Tanoni, yang juga mantan agen Imigrasi Kedutaan Besar Australia, menyatakan bahwa sebelumnya ia juga telah mengirim surat protes kepada Menteri Perhubungan (Menhub), Freddy Numberi, dan operator ladang minyak Montara PTTEP Australasia yang akan melakukan negosiasi tertutup penyelesaian ganti rugi di Singapura pada 22 Agustus mendatang.
"Persoalan pencemaran minyak di Laut Timor adalah menyangkut nasib para nelayan dan petani rumput laut yang ada di Nusa Tenggara Timur, sehingga bentuk perundingan soal ganti rugi harus dilakukan setransparan dan sepolos mungkin," ujarnya.
Ia menegaskan Tragedi Montara bukanlah merupakan urusan politik ataupun urusan diplomatik dan bukan juga urusan Illegal Fishing, dan pelintas batas, tetapi murni masalah lingkungan hidup dan persoalan kemanusiaan yang bersifat universal.
Penulis buku "Skandal Laut Timor Sebuah Barter Politik Ekonomi Canberra-Jakarta" tersebut mengemukakan, perlu dilakukan sebuah penyelidikan secara menyeluruh dan ilmiah untuk mengukur kadar ganti rugi yang sesungguhnya.
Berdasarkan hasil uji laboratorium di Australia (Leeders and Consulting Australia Pty.Ltd) terhadap contoh tumpahan minyak yang dikirim oleh Yayasan Peduli Timor Barat (YPTB) kepada Senator Rachel Siewert yang kemudian meneruskannya kepada Komisi Penyelidik Australia, menunjukkan bahwa jenis minyak yang dikirim YPTB itu sama dengan minyak yang bersumber dari Montara.
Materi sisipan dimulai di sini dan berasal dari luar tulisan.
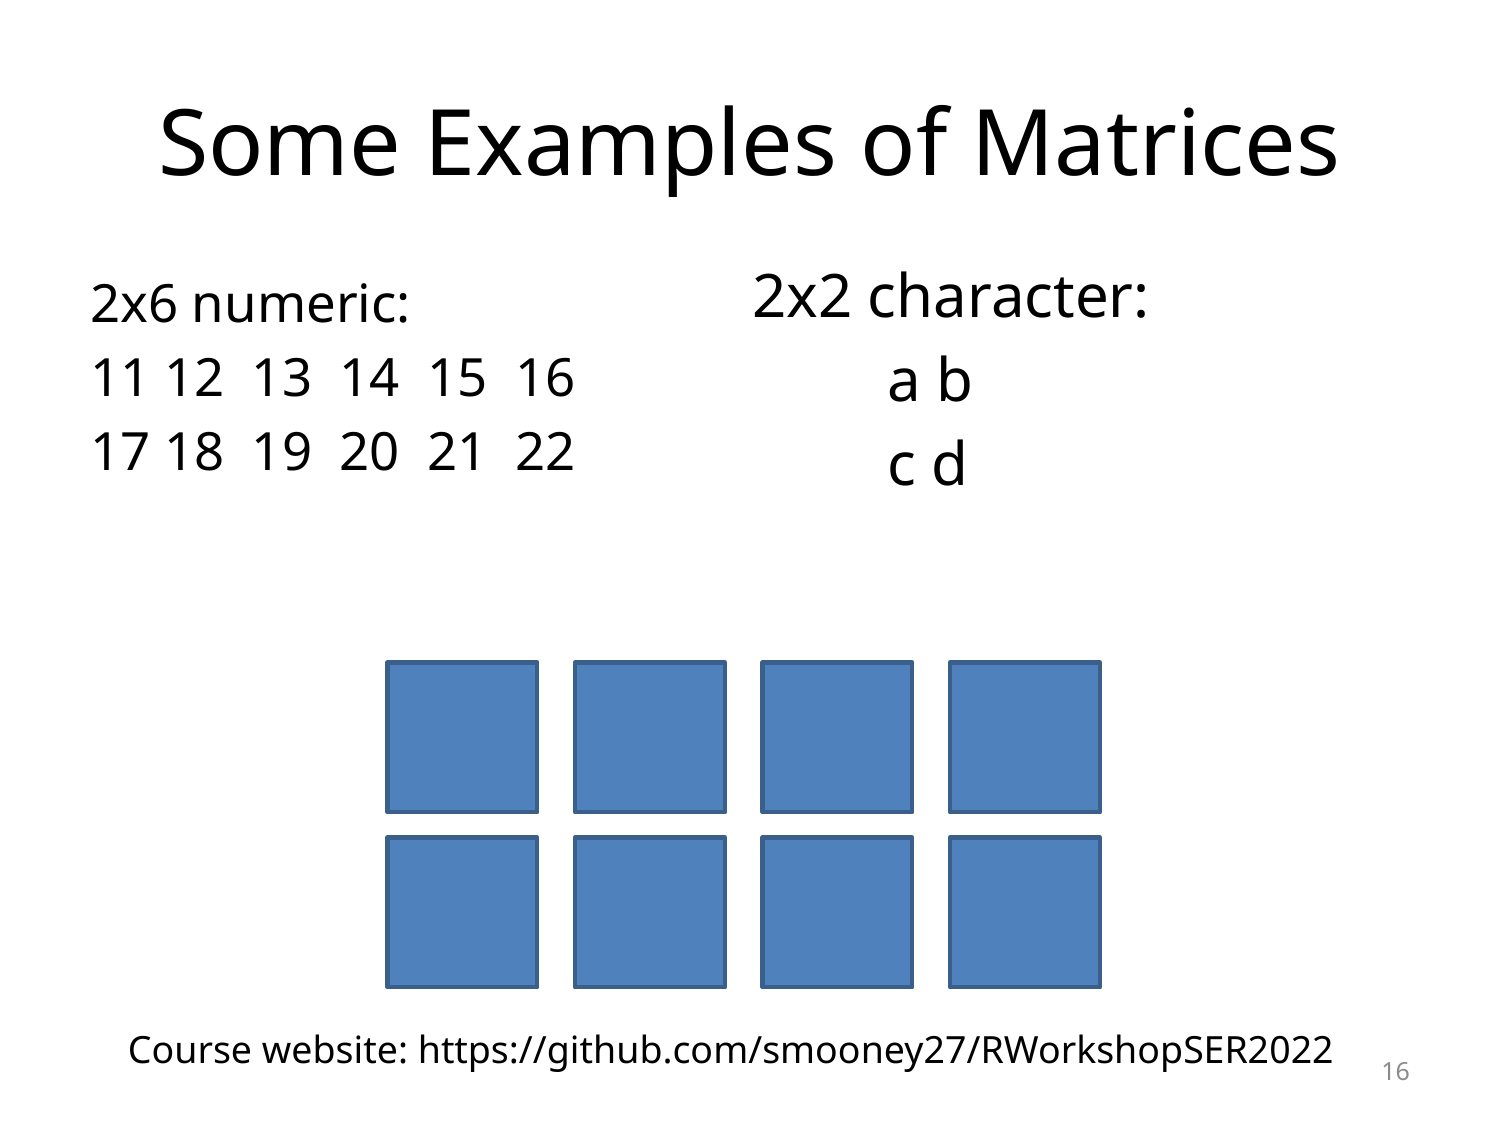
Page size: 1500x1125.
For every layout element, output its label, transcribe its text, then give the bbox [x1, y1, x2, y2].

slide_number 16 [1074, 1042, 1425, 1103]
text_box [760, 660, 914, 814]
text_box [573, 835, 727, 989]
text_box [573, 660, 727, 814]
text_box 2x2 character: a b c d [737, 249, 1175, 550]
text_box [948, 660, 1102, 814]
title Some Examples of Matrices [75, 45, 1425, 233]
text_box Course website: https://github.com/smooney27/RWorkshopSER2022 [75, 1018, 1388, 1079]
text_box [948, 835, 1102, 989]
text_box [385, 835, 539, 989]
text_box [385, 660, 539, 814]
text_box [760, 835, 914, 989]
list 2x6 numeric: 11 12 13 14 15 16 17 18 19 20 21 22 [75, 262, 625, 550]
Tanoni melihat ada sebuah keanehan yang luar biasa setelah Presiden Susilo Bambang Yudhoyono menyatakan PTTEP Australasia harus bertanggungjawab atas tumpahan minyak yang mencemari perairan Indonesia.
"Seketika itu semua kementerian terkait merasa panik dan bertindak cepat seperti disambar petir di siang bolong, karena tragedi Montara dibiarkan tanpa diurus hampir setahun lamannya. Menteri terkait pun langsung melakukan negosiasi dengan PTTEP Australasia tanpa melakukan sebuah penyilidikan sedikit pun. Ada apa sebenarnya dibalik semuanya ini," katanya dalam nada tanya.
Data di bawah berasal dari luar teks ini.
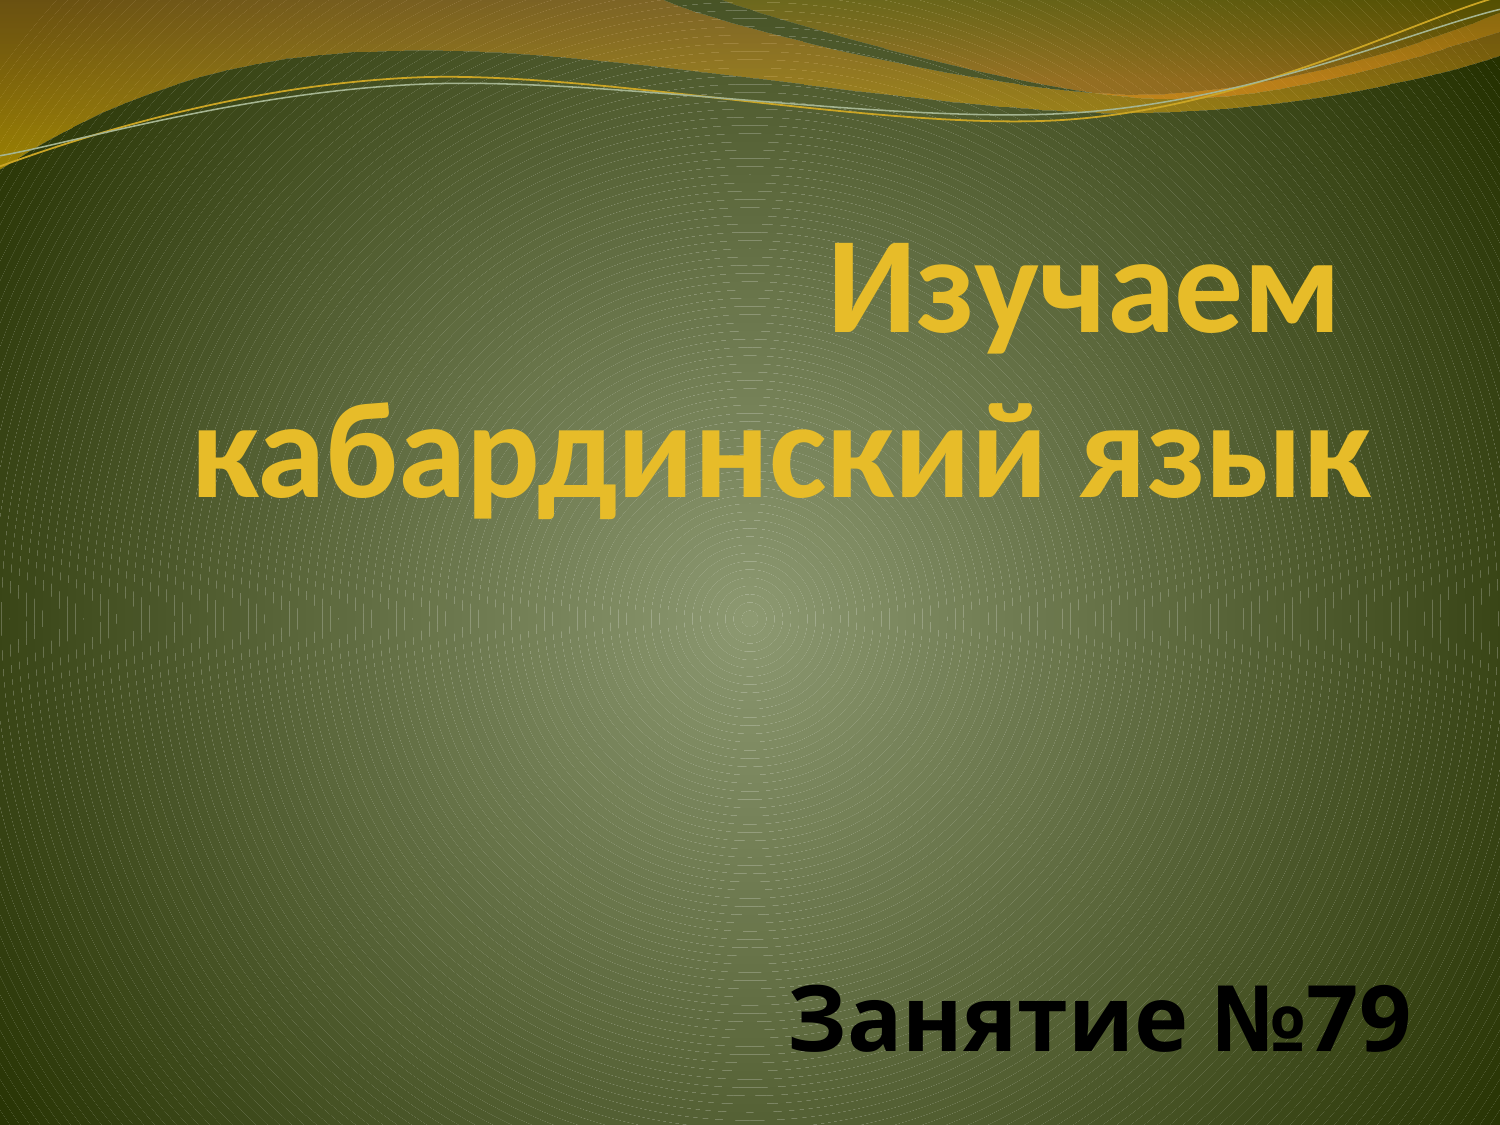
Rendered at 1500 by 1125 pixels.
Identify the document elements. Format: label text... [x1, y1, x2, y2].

text_box Занятие №79 [726, 952, 1474, 1077]
title Изучаем кабардинский язык [87, 224, 1376, 525]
Tanoni mengatakan cara penanganan tumpahan minyak di Gulf of Mexico, tidak kurang dari 250 buah kapal berbagai jenis dan ukuran dan ribuan orang terlibat membendung meluasnya tumpahan minyak di Teluk Mexico itu.
Sementara itu, ia menilai, tumpahan minyak Montara yang mencemari wilayah perairan Indonesia dibiarkan mengalir begitu saja bagaikan aliran Sungai Bengawan Solo yang meluap sampai jauh.
Menurut dia, pemerintah Federal Australia harus bertanggungjawab sepenuhnya atas tragedi Montara ini dengan mendesak PTTEP Australasia untuk mendanai sebuah investigasi yang menyeluruh dengan melibatkan para ahli dari Indonesia, Australia, dan masyarakat NTT yang selama ini diadvokasi oleh YPTB.
Selain itu, pihaknya juga mendesak Pemerintah Australia agar seluruh dana bantuan Ausaid yang disalurkan ke kawasan timur Indonesia dialihkan menjadi sebuah Crash Programme Grant untuk memberi santunan bagi masyarakat NTT yang terkena dampak dari tragedi Montara.